§ **Textausschnitt**:
Die Wahlergebnisse der Landtagswahlen in Thüringen, Sachsen und Brandenburg haben bei den Grünen eine Sinnkrise ausgelöst, die zuletzt nicht nur im geschlossenen Rücktritt der Parteiführung von Omrid Nouripour und Ricarda Lang, sondern auch im Rücktritt und Parteiaustritt der gesamten Führungsriege der Grünen Jugend (inklusive Ankündigung der Gründung einer neuen linken Splitterpartei) ihren Ausdruck fand. Die Frage, was der Grund für den Verlust der Wählendengunst ist und die die Partei so umtreibt, weckt in mir starke Erinnerungen an den Niedergang der SPD. Diese hat sich in der Zeit zwischen 2005 und 2017 (grob) auch in ständigen Debatten um die eigene Identität und ihre zukünftige Ausrichtung gedreht. Ich hatte seinerzeit etwas hyperbolisch davon gesprochen, dass Deutschland neben 80 Millionen Fußballbundestrainierenden sicherlich auch 80 Millionen SPD-Parteivorsitzende hat. Bei den Grünen läuft es gerade ähnlich: schnelle Wechsel in der Führungsspitze, ständige Meinungsartikel in der Presse über ihre Ausrichtung und dazu ein offen ausgetragener innerer Konflikt mit Vorwürfen der Apostasie.
Der Anlass für die jüngste Welle von Selbstvorwürfen, Seelensuche und Schuldzuweisungen ist weniger in einer spezifischen Umfrage oder Wahlergebnis zu suchen, sondern in der "Zeitenwende" des Anschlags von Solingen. Sie hat in Teilen der Grünen die Einsicht reifen lassen, dass ein Rechtsruck der Partei den Ausweg aus der elektoralen Krise bedeute - durchaus vergleichbar mit der Stimmung in der SPD zur Agenda-Zeit in der zweiten Hälfte der 2000er Jahre. Und genauso wie bei der SPD seinerzeit stößt diese Einsicht nicht auf ungeteilte Zustimmung und führt zu einem Exodus von Parteilinken.
Der Sinneswandel bei den Grünen lässt sich an einigen Punkten deutlich erkennen. Die erste Richtungsentscheidung dazu ist bereits vor längerer Zeit gefallen, als Robert Habeck zum Kanzlerkandidaten gekürt wurde (das ist zwar erst jetzt offiziell passiert, aber hat sich bereits schon länger abgezeichnet). Habeck personifiziert den Kurs des Pragmatismus, der unideologischen Ausrichtung der Partei auf Kompromisse und Problemlösungen im Kleinen, ein "Was wäre wenn"-Revival von 2021, als er zugunsten Baerbocks auf die Kandidatur verzichtete. Dass er das als großen Fehler betrachtet, dürfte eine nicht allzu weit hergeholte Vermutung sein. Schon qua seines eigenen Werdegangs steht er für die Idee der bürgerlichen Koalition, also das Bündnis mit der CDU. Wenn die CDU-Ministerpräsidenten Wüst und Günther die schwarz-grüne Zusammenarbeit loben, denken sie sicher eher an Robert Habeck denn an Ricarda Lang.

§ **Aufgabenstellung**:
Benenne in der Passage des Textes über die Grünen von „Der Anlass für“ bis einschließlich „Exodus von Parteilinken.“ den Ausdruck „Exodus“ in „Auszug“ um. Gib die Passage danach vollständig wieder.

§ **Gesammelte Daten**:

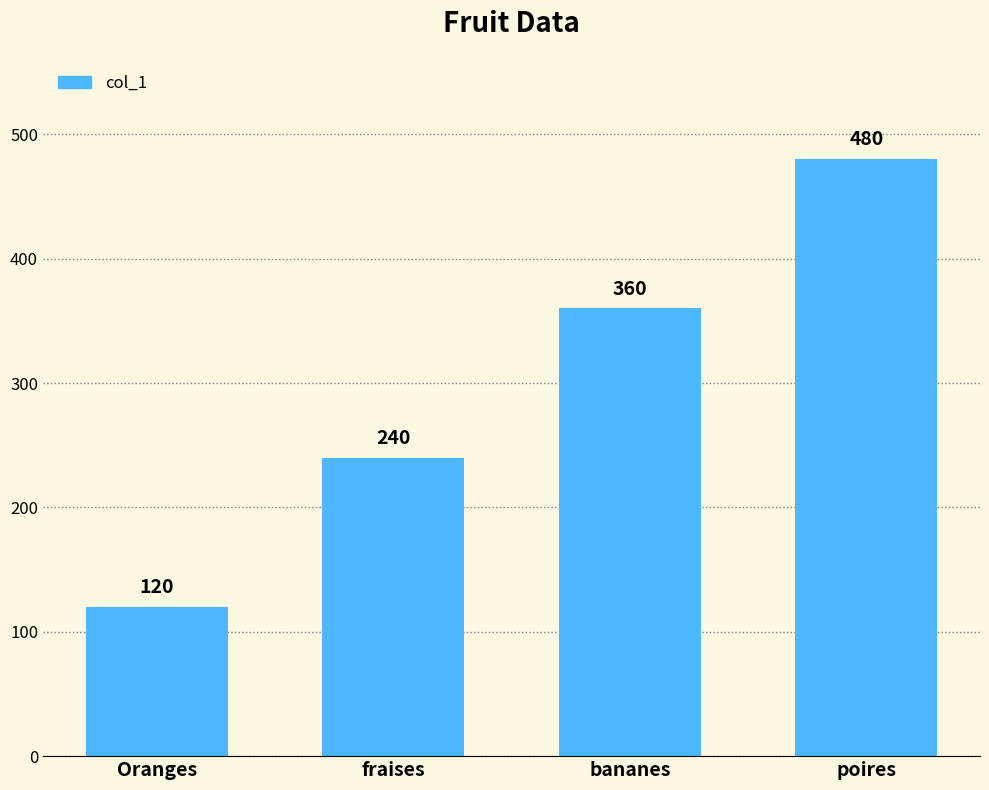

True or false: the data shows 592 at bananes.

False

§ **Lösung der Aufgabe**:
Der Anlass für die jüngste Welle von Selbstvorwürfen, Seelensuche und Schuldzuweisungen ist weniger in einer spezifischen Umfrage oder Wahlergebnis zu suchen, sondern in der "Zeitenwende" des Anschlags von Solingen. Sie hat in Teilen der Grünen die Einsicht reifen lassen, dass ein Rechtsruck der Partei den Ausweg aus der elektoralen Krise bedeute - durchaus vergleichbar mit der Stimmung in der SPD zur Agenda-Zeit in der zweiten Hälfte der 2000er Jahre. Und genauso wie bei der SPD seinerzeit stößt diese Einsicht nicht auf ungeteilte Zustimmung und führt zu einem Auszug von Parteilinken.